Der Person schien das aufzufallen, weshalb sie mich versuchte möglichst unauffällig aus dem Zuschauerbereich zu entfernen und mit nach draußen zu nehmen. Die Person brachte mich zu einem dunklen Wagen, vor dem noch zwei weitere Gestalten warteten. Die eine war etwas kleiner und verkrümelte sich in seiner dicken Jacke und der Mütze und die andere war größer, hatte eine ebenso dicke Jacke an und strahlte bei meinem Anblick. 

"Du warst so großartig, Miga", erklang seine Stimme und sofort stürzte ich in Jungkooks Arme. 

"Es war unglaublich dich dort drinnen schwimmen zu sehen. Du bist so gut", kommentierte Jimin und auch in seiner Stimme schien Stolz, Bewunderung und Freude mitzuschwingen. Auch ihn umarmte ich und bedankte mich, bis ich mich schließlich wieder zu meinem Bruder umdrehte, der nun seine Kapuze vom Hoodie wieder runternahm und mich dann fest in seine Arme schloss. 

Unaufthaltsam begannen meine Augen zu tränen. Dass die drei gekommen waren, aber vor allem mein verpeilter, aber unglaublich witziger und liebevoller, großer Bruder, bewegte mich zutiefst und ich konnte gar nicht mehr aufhören zu weinen.

"Hey, Miga. Ich bin so stolz auf dich. Du bist nicht nur der größte Schwimmstar Südkoreas, sondern auch der größte Stern in meinem Universum", flüsterte er mir zu, was meinem Weinen keinen Abbruch tat, ganz im Gegenteil: ich begann nur noch mehr zu weinen.

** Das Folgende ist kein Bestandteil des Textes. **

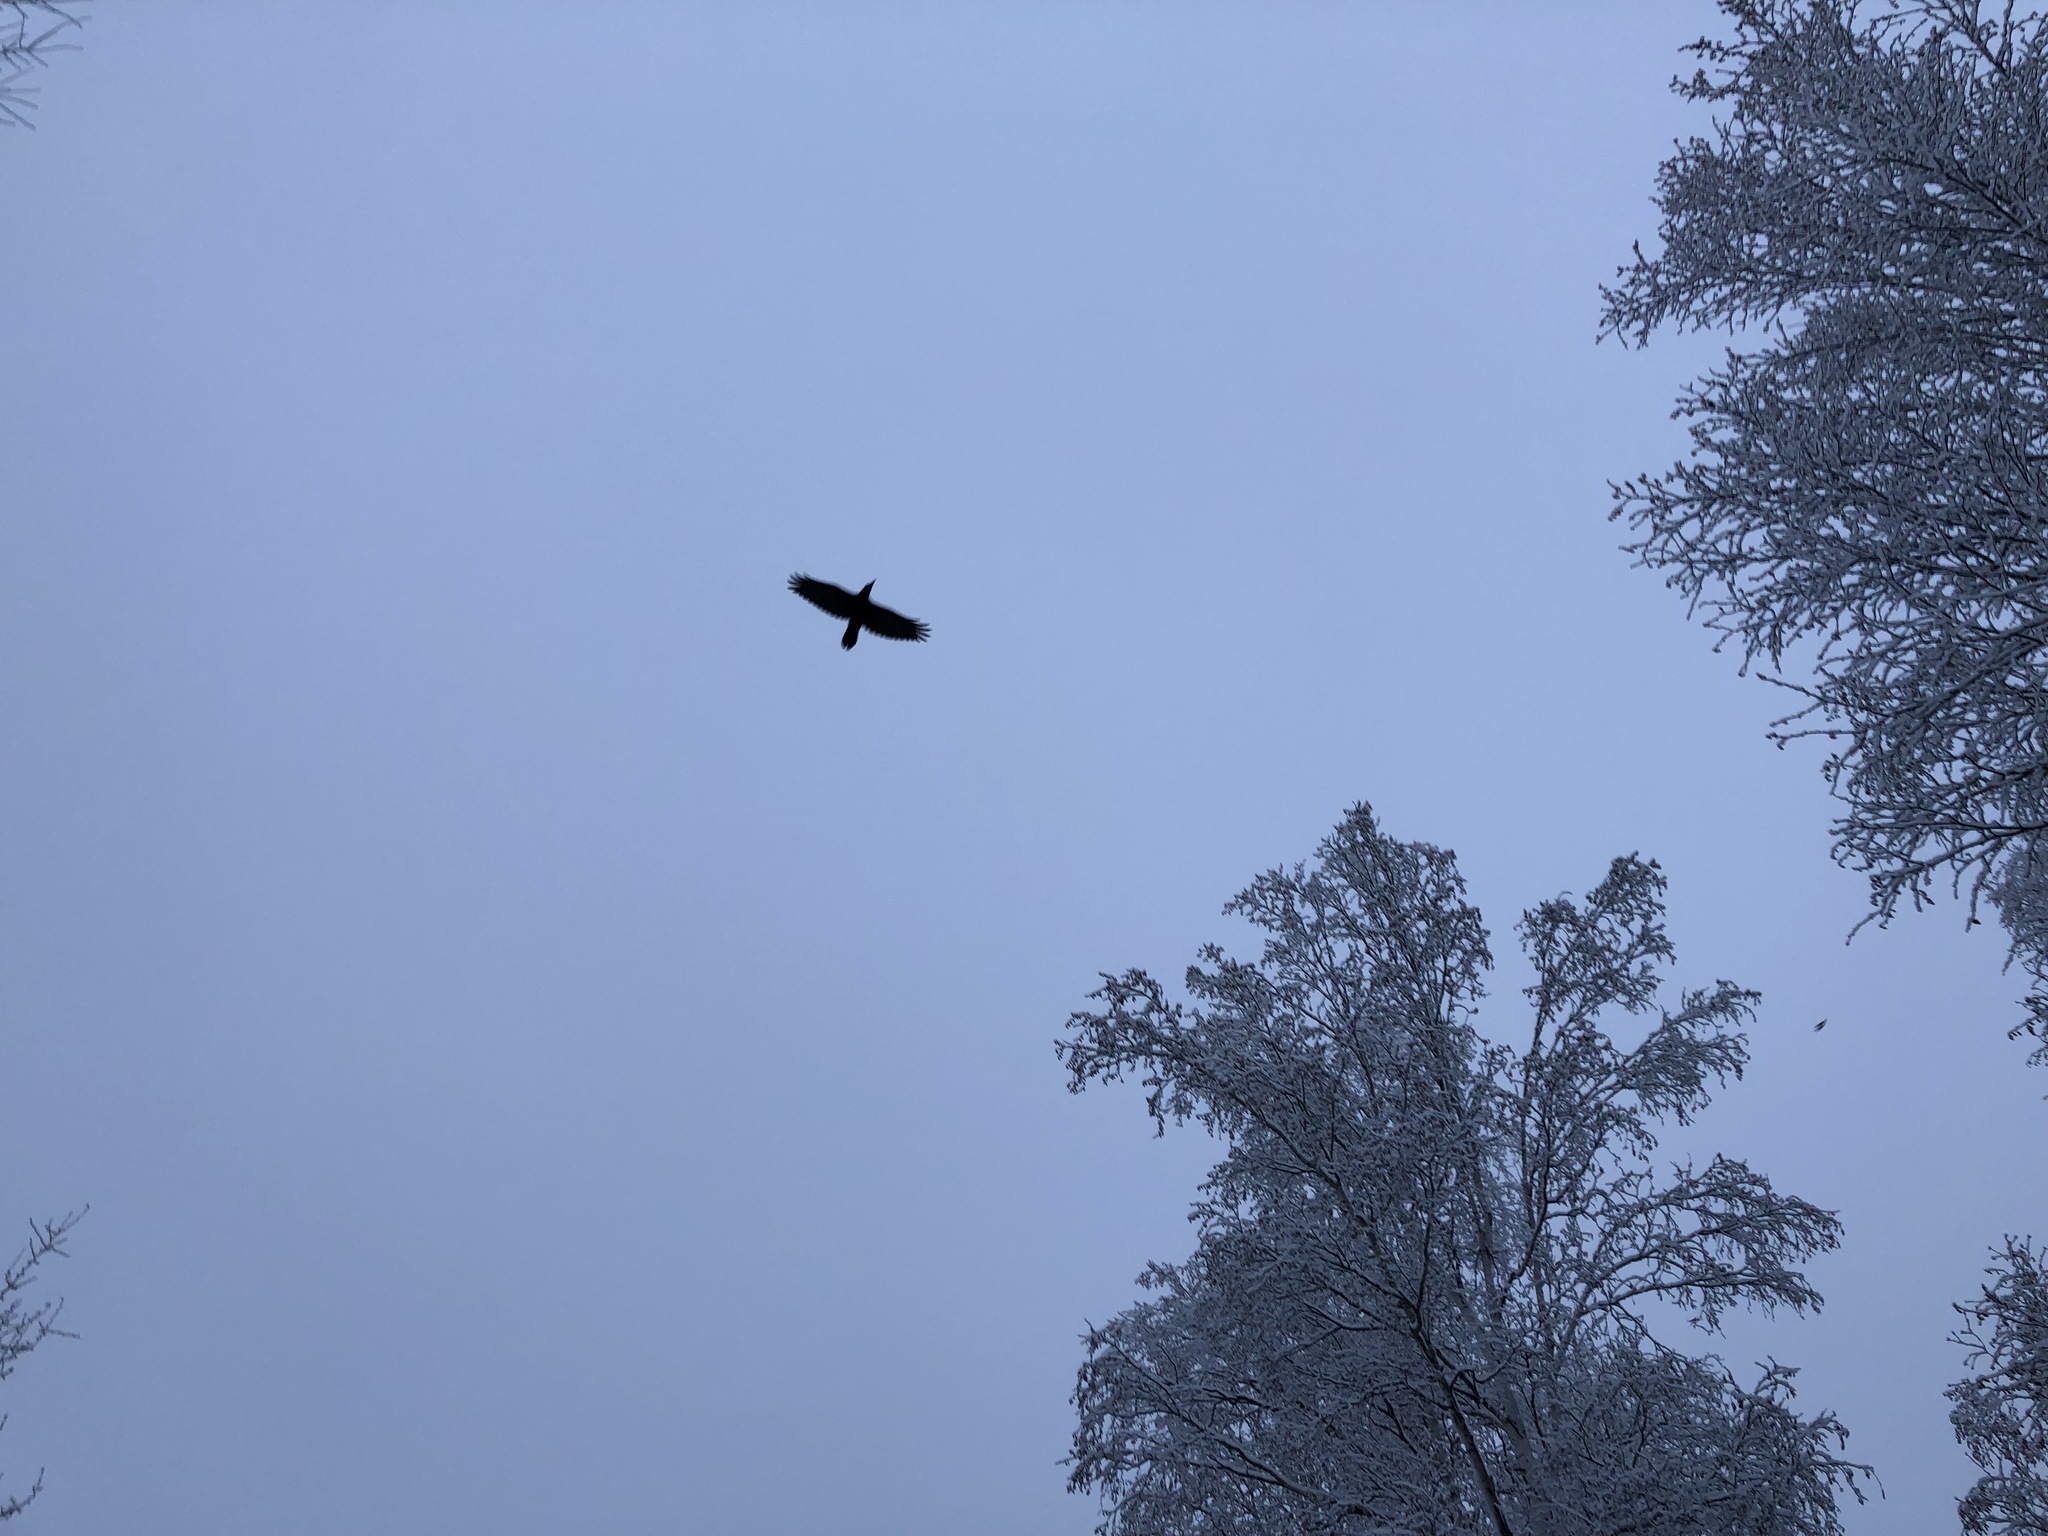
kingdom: Animalia
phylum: Chordata
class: Aves
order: Passeriformes
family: Corvidae
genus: Corvus
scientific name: Corvus corax
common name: Common raven
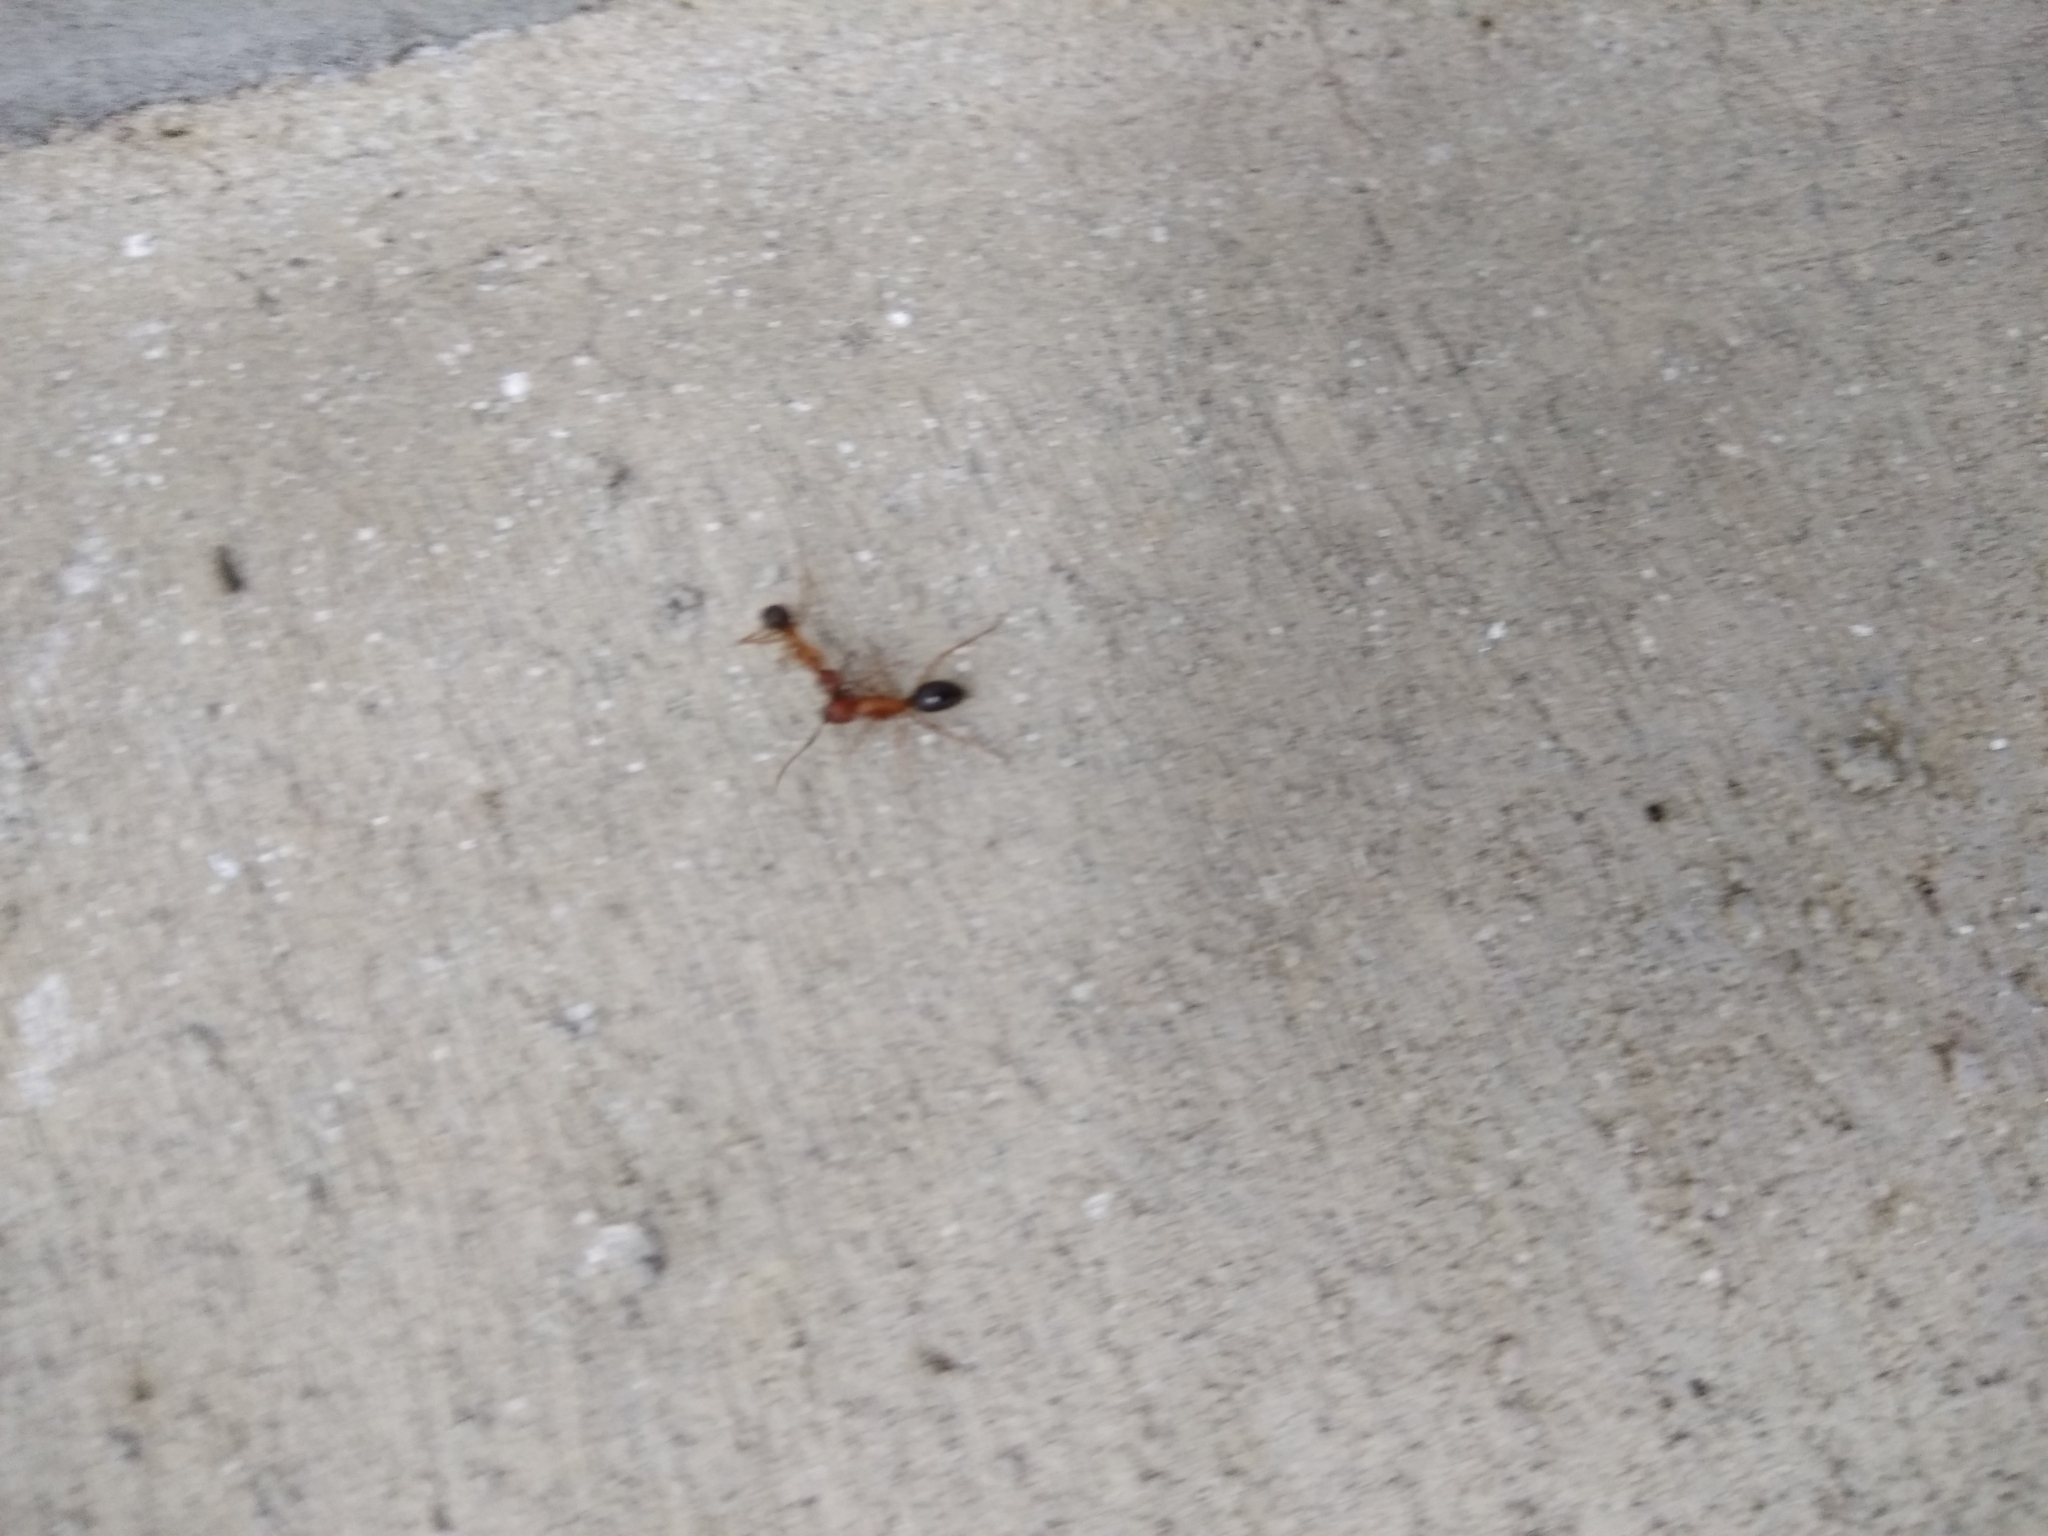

"Ich hab dich lieb, meine kleine Schwester", fügte er noch hinzu und drückte mich noch fester an sich. Ich tat es ihm gleich und klammerte mich ganz fest an ihn.

"Ich hab dich auch unglaublich lieb, Taehyungshi. Du weißt gar nicht, wie viel es mir bedeutet, dass du jetzt hier bist", antwortete ich ihm und drückte ihn noch einmal fest an mich, bevor wir uns wieder lösten und ich erneut eine Umarmung von Jungkook verlangte, die er mir glücklich gewährte.

"Vielen Dank, dass du hier bist, Jungkook. Du weißt gar nicht, wie viel mir das bedeutet diesen Moment mit dir teilen zu dürfen", flüsterte ich ihm zu, wodurch er nochmal die Umarmung fester machte und antwortete:

"Ich bin so unglaublich dankbar, dass ich diesen Moment mit dir teilen darf, Miga. Ich bin so stolz auf dich. Wir sind alle völlig begeistert von dir. Auch unsere Hyungs, die leider nicht hier sein können"

Danach bedankte ich mich auch nochmal bei Jimin mit einer festen Umarmung, bevor die draußen herrschende Kälte mich wieder nach drinnen trieb. Ich ließ Namjoon, Jin, Yoongi und Hoseok von den dreien grüßen und begab mich dann wieder nach drinnen, damit die Jungs ihre Hyungs wieder unterstützen konnten und ich meine Mädels.